A friend once told me an interesting story. She was visualizing the act of a former flame coming back into her life. She thought about his grand gestures, what he would say, how he’d ask her to come back and how often his phone calls would come.
She imagined the act of reconciliation because it fulfilled her need. She was sure that once the results appeared in her current reality, she would feel better – this need was the driver of her visualizations.
She didn’t manifest the relationship.
Where did she go wrong?
She practiced the opposite of her desire by not visualizing their relationship after they actually reconciled – that’s when a relationship starts. She made a mistake visualizing her relationship status changing instead of having changed already!
Let’s say you want to get back together with your ex. If you visualize your ex coming back into your life asking you to reconcile, you would be visualizing not being with your ex now. In fact, you would be visualizing that you are still apart when thinking about your ex just coming back. In this visualization, the ex is just coming back because you are still not back together. You aren’t starting your visualization from the place of being back together already. Does that make sense?
To start a visualization from the place of being back together already is to be happy visualizing already being in a relationship simply because you love being with your person. To do this is to approach this relationship from a place of love!
And why did she visualize the act instead of the result? Because she was driven by need, not love. She was coming from the place of missing him instead of focusing on how much she loved being with him. There’s a big difference.
It might sound complicated but it isn’t.
need vs. love in visualization and manifestation
When you choose to visualize being in a relationship vs. getting it back, you allow yourself to feel having it already. And when you consistently visualize being in that relationship, you will stop missing it!
Visualizing the act of reconciliation will always leave you starting from the mindset of being single. If you visualize the reconciliation itself, you will remember that you are single every day! You will begin every visualization from the point of view of being single. You will feel single when you should be focusing on feeling like you’re in a relationship already, because that’s what manifests the relationship!
Does visualizing the relationship make you truly happy? Do you care more about being happy or not being lonely anymore?NG
A relationship should be a love manifestation, not a need manifestation.

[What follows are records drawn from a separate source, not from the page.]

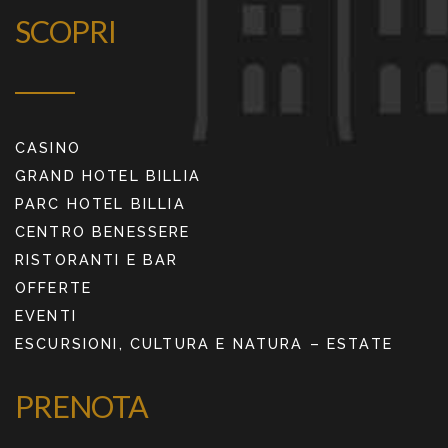
SCOPRI
CASINO
GRAND HOTEL BILLIA
PARC HOTEL BILLIA
CENTRO BENESSERE
RISTORANTI E BAR
OFFERTE
EVENTI
ESCURSIONI, CULTURA E NATURA – ESTATE
PRENOTA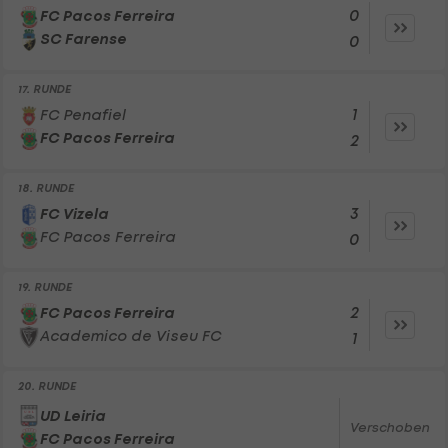
0
FC Pacos Ferreira
SC Farense
0
17. RUNDE
1
FC Penafiel
FC Pacos Ferreira
2
18. RUNDE
3
FC Vizela
FC Pacos Ferreira
0
19. RUNDE
2
FC Pacos Ferreira
Academico de Viseu FC
1
20. RUNDE
UD Leiria
Verschoben
FC Pacos Ferreira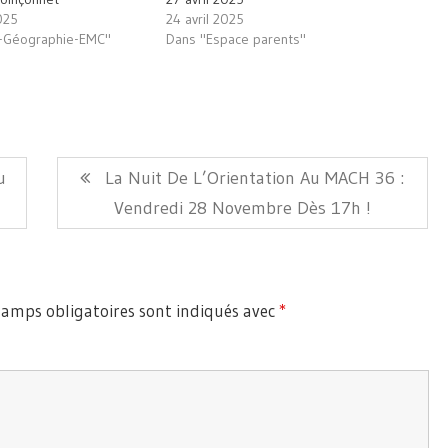
025
24 avril 2025
e-Géographie-EMC"
Dans "Espace parents"
Article
u
La Nuit De L’Orientation Au MACH 36 :
Suivant:
Vendredi 28 Novembre Dès 17h !
hamps obligatoires sont indiqués avec
*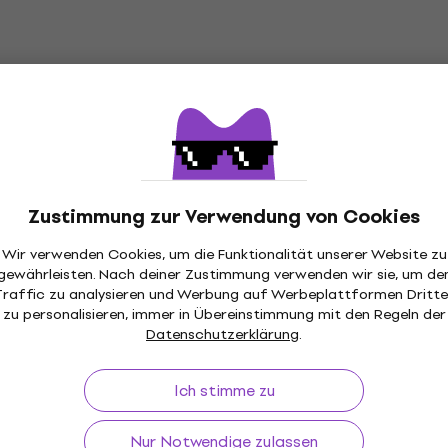
Zustimmung zur Verwendung von Cookies
Wir verwenden Cookies, um die Funktionalität unserer Website zu
gewährleisten. Nach deiner Zustimmung verwenden wir sie, um de
ückgaberecht
Versand gratis
von 149 €
Über 3 M
Traffic zu analysieren und Werbung auf Werbeplattformen Dritte
zu personalisieren, immer in Übereinstimmung mit den Regeln der
Datenschutzerklärung
.
Ich stimme zu
f
Nützliches
Nur Notwendige zulassen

Thinking about needing a reconciliation because you miss your ex causes feelings of loneliness. Thinking about how happy you are being in a new relationship with your ex, now your partner, causes feelings of fulfilment and love, and will make you feel like the relationship is yours already.
We must choose to feed our minds (and mindsets) with love. Visualizing the act of manifesting feeds our emotions with need, and need is a manifestation killer.NG
You may have heard this story from me before; I may have told you about it during our coaching sessions or you may have previously seen it on the blog. Changing your focus can be a short and sweet process, especially when you approach it with committed positivity, and a smooth manifestation can follow.
Make sure you love what you visualize.